School nurses will be able to offer patches to children who show signs of being addicted to cigarettes. Health professionals believe it will substantially improve their chances of kicking the habit at an early age.

According to national statistics, about one per cent of children aged 11 are regular smokers.

Among children aged 11 to 15, the figures rise to seven per cent of boys and ten per cent of girls, while among 16-year-olds, as many as 16 per cent of boys and 26 per cent of girls regularly smoke.

In the North-East, the figures are believed to be marginally higher than the national average.

Iain Miller, of Derwentside Primary Care Trust, said: "We have to recognise that kids as young as that become addicted to nicotine.

"It does not take much to become addicted to nicotine."

He said that once children had learned how to inhale smoke, they could become addicted after as few as only three cigarettes.

He said: "Then you can be talking about a lifetime of smoking, with all the consequences that involves."

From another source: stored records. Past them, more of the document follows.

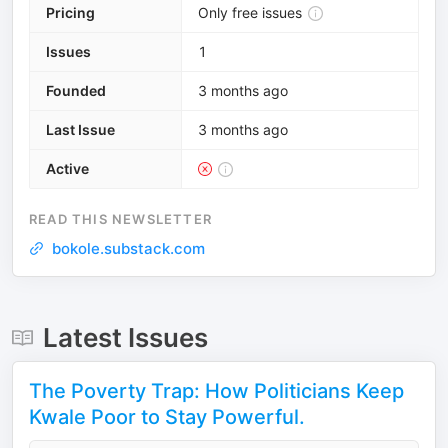
Pricing
Only free issues
Issues
1
Founded
3 months ago
Last Issue
3 months ago
Active
READ THIS NEWSLETTER
bokole.substack.com
Latest Issues
The Poverty Trap: How Politicians Keep
Kwale Poor to Stay Powerful.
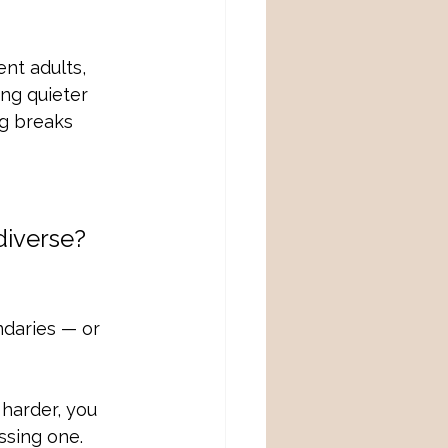
nt adults, 
ng quieter 
ng breaks 
diverse?
ndaries — or 
 harder, you 
ssing one.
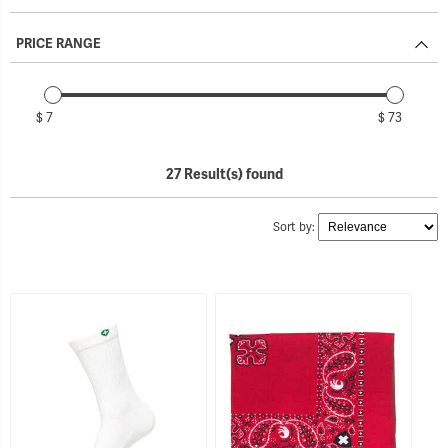
PRICE RANGE
$ 7
$ 73
27 Result(s) found
Sort by:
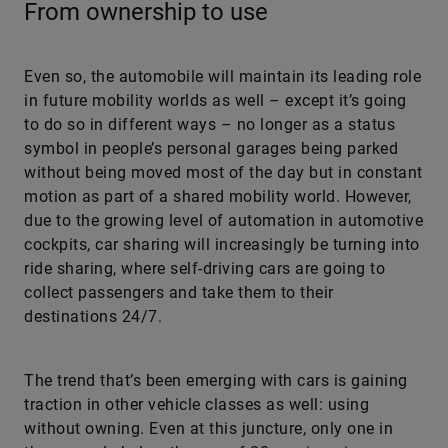
From ownership to use
Even so, the automobile will maintain its leading role
in future mobility worlds as well – except it’s going
to do so in different ways – no longer as a status
symbol in people’s personal garages being parked
without being moved most of the day but in constant
motion as part of a shared mobility world. However,
due to the growing level of automation in automotive
cockpits, car sharing will increasingly be turning into
ride sharing, where self-driving cars are going to
collect passengers and take them to their
destinations 24/7.
The trend that’s been emerging with cars is gaining
traction in other vehicle classes as well: using
without owning. Even at this juncture, only one in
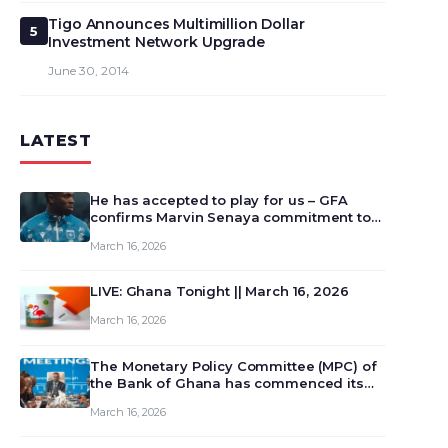
Tigo Announces Multimillion Dollar
5
Investment Network Upgrade
June 30, 2014
LATEST
He has accepted to play for us – GFA
confirms Marvin Senaya commitment to
Ghana
March 16, 2026
LIVE: Ghana Tonight || March 16, 2026
March 16, 2026
The Monetary Policy Committee (MPC) of
the Bank of Ghana has commenced its
129th meeting today, March 16, 2026, to
March 16, 2026
review and deliberate on the country’s
current economic outlook and future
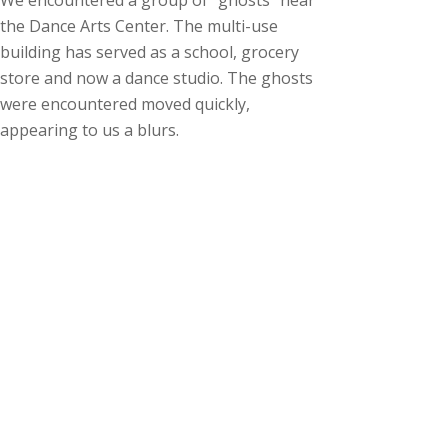
We encountered a group of “ghosts” near
the Dance Arts Center. The multi-use
building has served as a school, grocery
store and now a dance studio. The ghosts
were encountered moved quickly,
appearing to us a blurs.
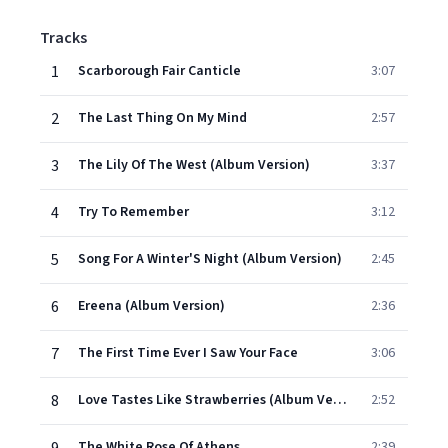
Tracks
1
Scarborough Fair Canticle
3:07
2
The Last Thing On My Mind
2:57
3
The Lily Of The West (Album Version)
3:37
4
Try To Remember
3:12
5
Song For A Winter'S Night (Album Version)
2:45
6
Ereena (Album Version)
2:36
7
The First Time Ever I Saw Your Face
3:06
8
Love Tastes Like Strawberries (Album Version)
2:52
The White Rose Of Athens
2:39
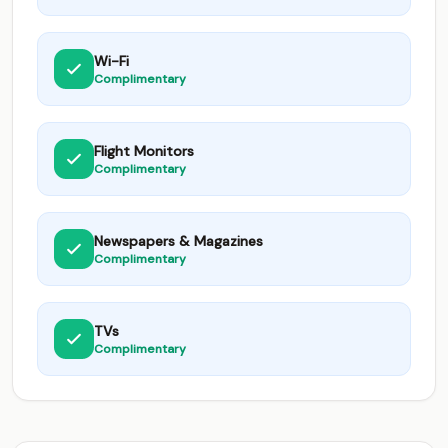
Wi-Fi
Complimentary
Flight Monitors
Complimentary
Newspapers & Magazines
Complimentary
TVs
Complimentary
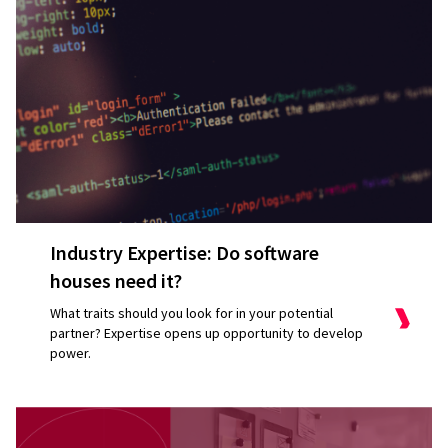
Industry Expertise: Do software
houses need it?
What traits should you look for in your potential
partner? Expertise opens up opportunity to develop
power.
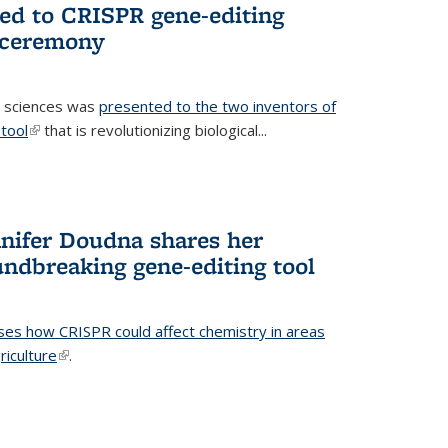
ted to CRISPR gene-editing
 ceremony
fe sciences was
presented to the two inventors of
tool
(link is external)
that is revolutionizing biological...
nifer Doudna shares her
undbreaking gene-editing tool
ses how CRISPR could affect chemistry in areas
riculture
(link is external)
.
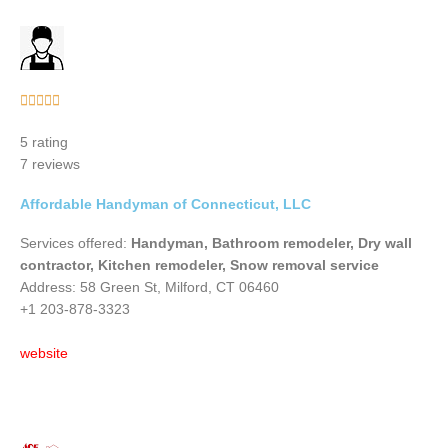
Rated





5
5 rating
out
7 reviews
of
5
Affordable Handyman of Connecticut, LLC
Services offered:
Handyman, Bathroom remodeler, Dry wall
contractor, Kitchen remodeler, Snow removal service
Address: 58 Green St, Milford, CT 06460
+1 203-878-3323
website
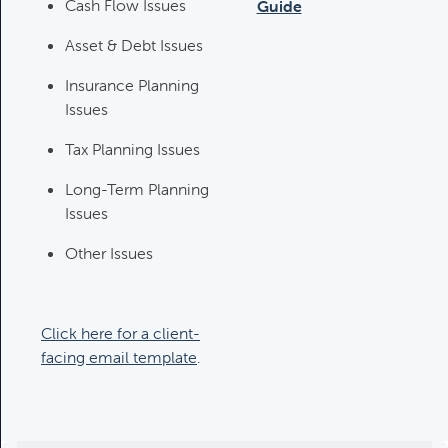
Category:
Tax Planning, Non-
Cash Flow Issues
Guide
Retirement Accounts & Assets
Asset & Debt Issues
Insurance Planning
Required Minimum Distribution
Issues
(RMD) Issues
Category:
Client Meetings & Client
Tax Planning Issues
Service Calendar,
Long-Term Planning
Retirement/Decumulation
Issues
Other Issues
Featured
Common Savings Accounts
Click here for a client-
For Children
facing email template
.
Category:
Important Life Events
& Decisions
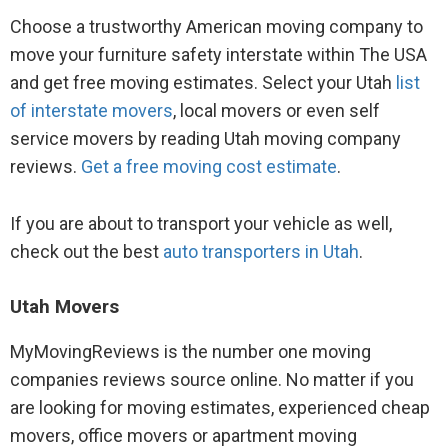
Choose a trustworthy American moving company to
move your furniture safety interstate within The USA
and get free moving estimates. Select your Utah
list
of interstate movers
, local movers or even self
service movers by reading Utah moving company
reviews.
Get a free moving cost estimate
.
If you are about to transport your vehicle as well,
check out the best
auto transporters in Utah
.
Utah Movers
MyMovingReviews is the number one moving
companies reviews source online. No matter if you
are looking for moving estimates, experienced cheap
movers, office movers or apartment moving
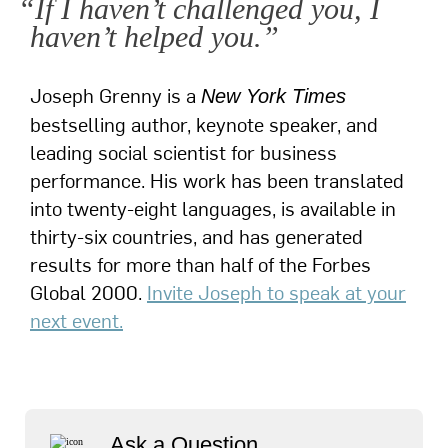
“If I haven’t challenged you, I
haven’t helped you.”
Joseph Grenny is a
New York Times
bestselling author, keynote speaker, and
leading social scientist for business
performance. His work has been translated
into twenty-eight languages, is available in
thirty-six countries, and has generated
results for more than half of the Forbes
Global 2000.
Invite Joseph to speak at your
next event.
Ask a Question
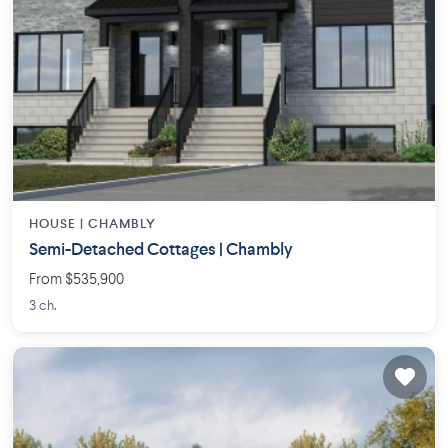
HOUSE |
CHAMBLY
Semi-Detached Cottages | Chambly
From $535,900
3 ch.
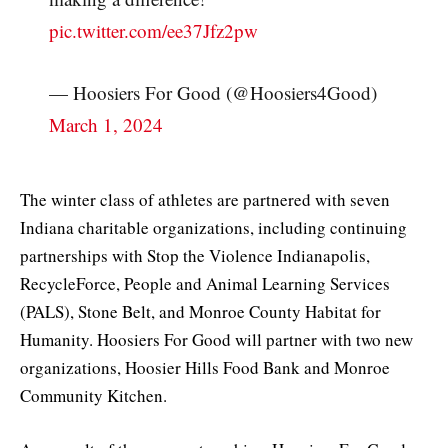
pic.twitter.com/ee37Jfz2pw
— Hoosiers For Good (@Hoosiers4Good)
March 1, 2024
The winter class of athletes are partnered with seven
Indiana charitable organizations, including continuing
partnerships with Stop the Violence Indianapolis,
RecycleForce, People and Animal Learning Services
(PALS), Stone Belt, and Monroe County Habitat for
Humanity. Hoosiers For Good will partner with two new
organizations, Hoosier Hills Food Bank and Monroe
Community Kitchen.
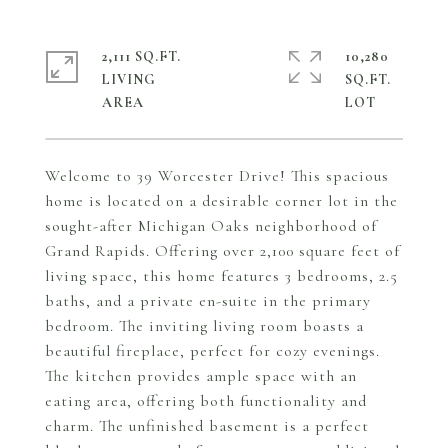
2,111 SQ.FT.
10,280
LIVING
SQ.FT.
Welcome to 39 Worcester Drive! This spacious
home is located on a desirable corner lot in the
sought-after Michigan Oaks neighborhood of
Grand Rapids. Offering over 2,100 square feet of
living space, this home features 3 bedrooms, 2.5
baths, and a private en-suite in the primary
bedroom. The inviting living room boasts a
beautiful fireplace, perfect for cozy evenings.
The kitchen provides ample space with an
eating area, offering both functionality and
charm. The unfinished basement is a perfect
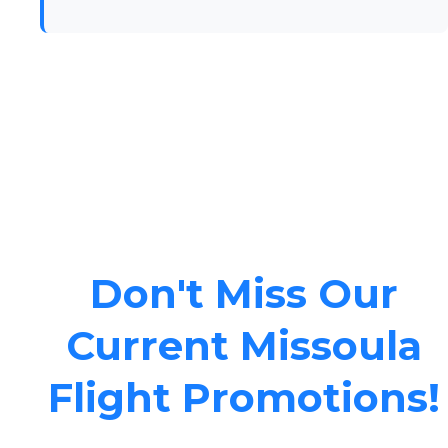
Don't Miss Our
Current Missoula
Flight Promotions!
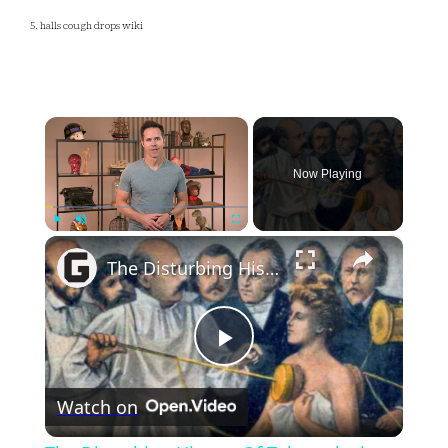
5. halls cough drops wiki
×
Now Playing
×
Play
Unmute
Fullscreen
The Disturbing History Of Tuberculosis
Play
Watch on
Video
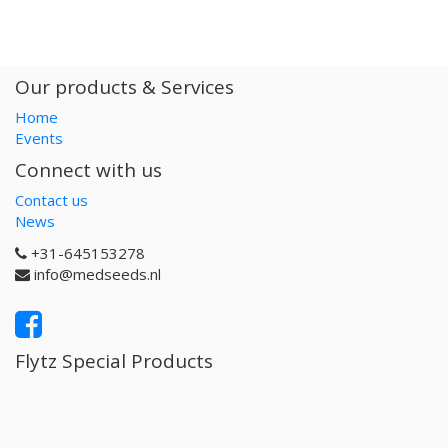
Our products & Services
Home
Events
Connect with us
Contact us
News
+31-645153278
info@medseeds.nl
Flytz Special Products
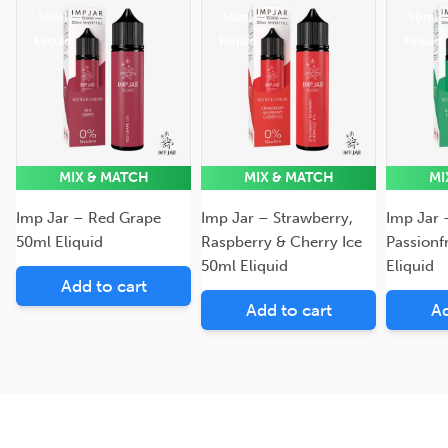
50ml
50ml
50ml
Eliquid
Eliquid
Eliquid
MIX & MATCH
MIX & MATCH
MI
Imp Jar – Red Grape
Imp Jar – Strawberry,
Imp Jar 
50ml Eliquid
Raspberry & Cherry Ice
Passionf
50ml Eliquid
Eliquid
Add to cart
Add to cart
Ad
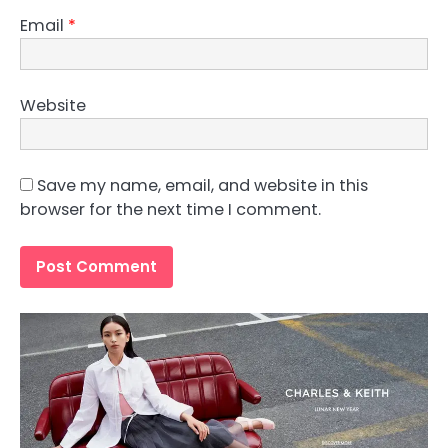
Email
*
Website
Save my name, email, and website in this
browser for the next time I comment.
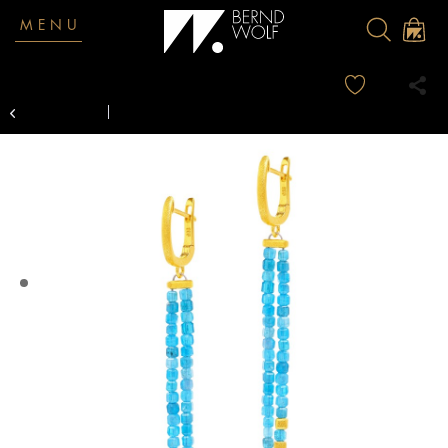
MENU
Overview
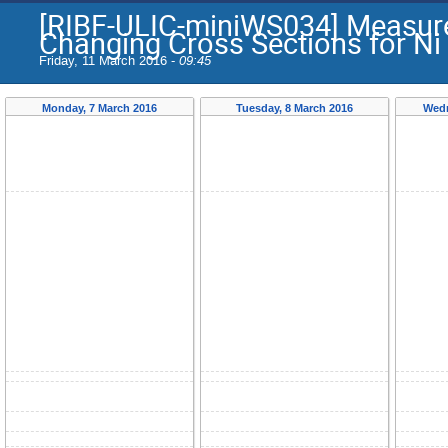
[RIBF-ULIC-miniWS034] Measur
Changing Cross Sections for Ni
Friday, 11 March 2016 -
09:45
Monday, 7 March 2016
Tuesday, 8 March 2016
Wedn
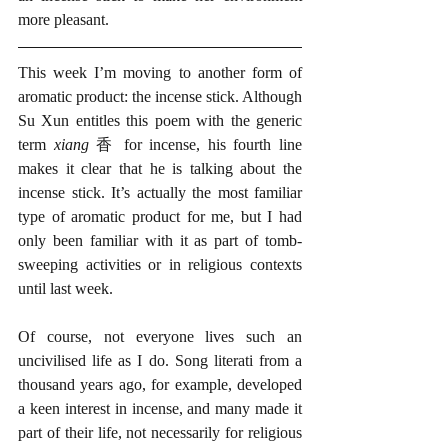
more pleasant. 
This week I’m moving to another form of 
aromatic product: the incense stick. Although 
Su Xun entitles this poem with the generic 
term 
xiang 
香 for incense, his fourth line 
makes it clear that he is talking about the 
incense stick. It’s actually the most familiar 
type of aromatic product for me, but I had 
only been familiar with it as part of tomb-
sweeping activities or in religious contexts 
until last week.
Of course, not everyone lives such an 
uncivilised life as I do. Song literati from a 
thousand years ago, for example, developed 
a keen interest in incense, and many made it 
part of their life, not necessarily for religious 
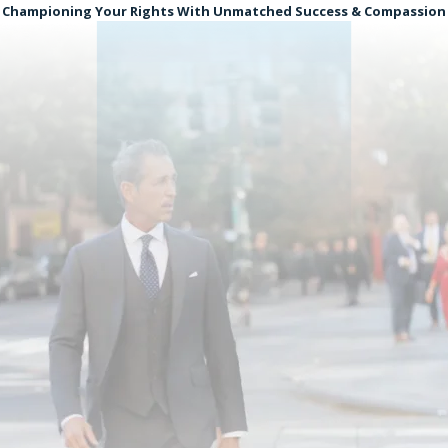
Championing Your Rights With Unmatched Success & Compassion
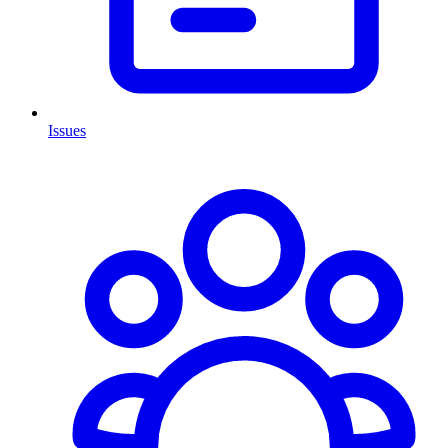
Issues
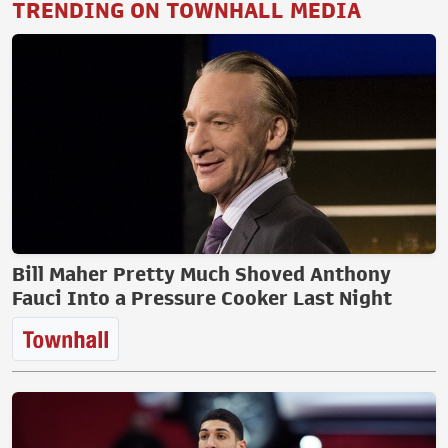
TRENDING ON TOWNHALL MEDIA
Bill Maher Pretty Much Shoved Anthony
Fauci Into a Pressure Cooker Last Night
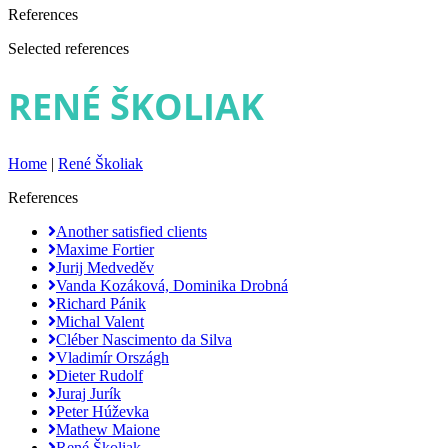
References
Selected references
RENÉ ŠKOLIAK
Home
|
René Školiak
References
Another satisfied clients
Maxime Fortier
Jurij Medveděv
Vanda Kozáková, Dominika Drobná
Richard Pánik
Michal Valent
Cléber Nascimento da Silva
Vladimír Országh
Dieter Rudolf
Juraj Jurík
Peter Húževka
Mathew Maione
René Školiak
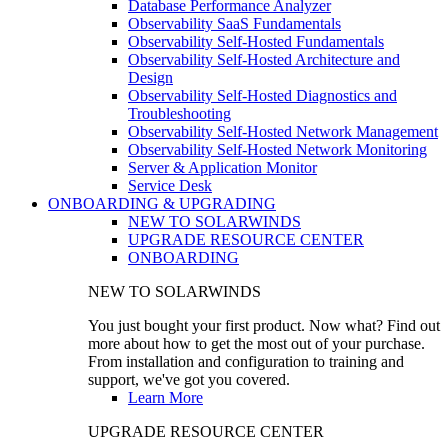
Database Performance Analyzer
Observability SaaS Fundamentals
Observability Self-Hosted Fundamentals
Observability Self-Hosted Architecture and
Design
Observability Self-Hosted Diagnostics and
Troubleshooting
Observability Self-Hosted Network Management
Observability Self-Hosted Network Monitoring
Server & Application Monitor
Service Desk
ONBOARDING & UPGRADING
NEW TO SOLARWINDS
UPGRADE RESOURCE CENTER
ONBOARDING
NEW TO SOLARWINDS
You just bought your first product. Now what? Find out
more about how to get the most out of your purchase.
From installation and configuration to training and
support, we've got you covered.
Learn More
UPGRADE RESOURCE CENTER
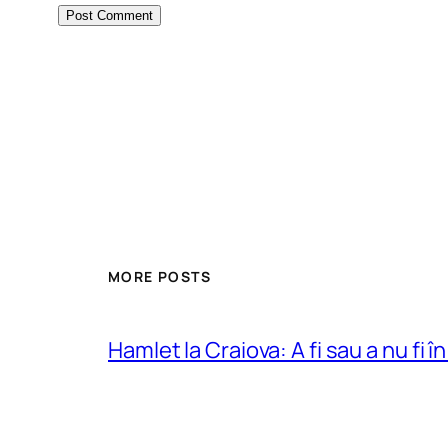
MORE POSTS
Hamlet la Craiova: A fi sau a nu fi î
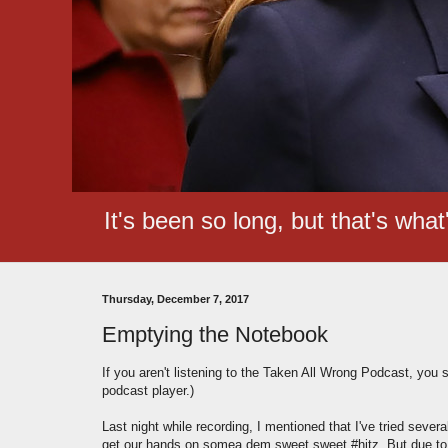
It's been so long, but that's wha
Thursday, December 7, 2017
Emptying the Notebook
If you aren't listening to the Taken All Wrong Podcast, you 
podcast player.)
Last night while recording, I mentioned that I've tried seve
get our hands on somea dem sweet sweet #hitz. But due to de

A small pilot programme run at Greencroft School, in Annfield Plain, last year resulted in just under half the small sample of children stopping smoking.

A second scheme has been in operation at Stanley School of Technology, where health professionals came together yesterday to agree plans that would allow the service to be expanded in Derwentside.

Under the plans, which have taken six months to draw up, nurses are asked to encourage young people to tell their parents they have been given patches, although parental consent is not compulsory.

Supporters say the use of nicotine replacement therapy doubles a smoker's chances of successfully giving up, and said they were four times as likely to succeed if they also had help and advice from health specialists.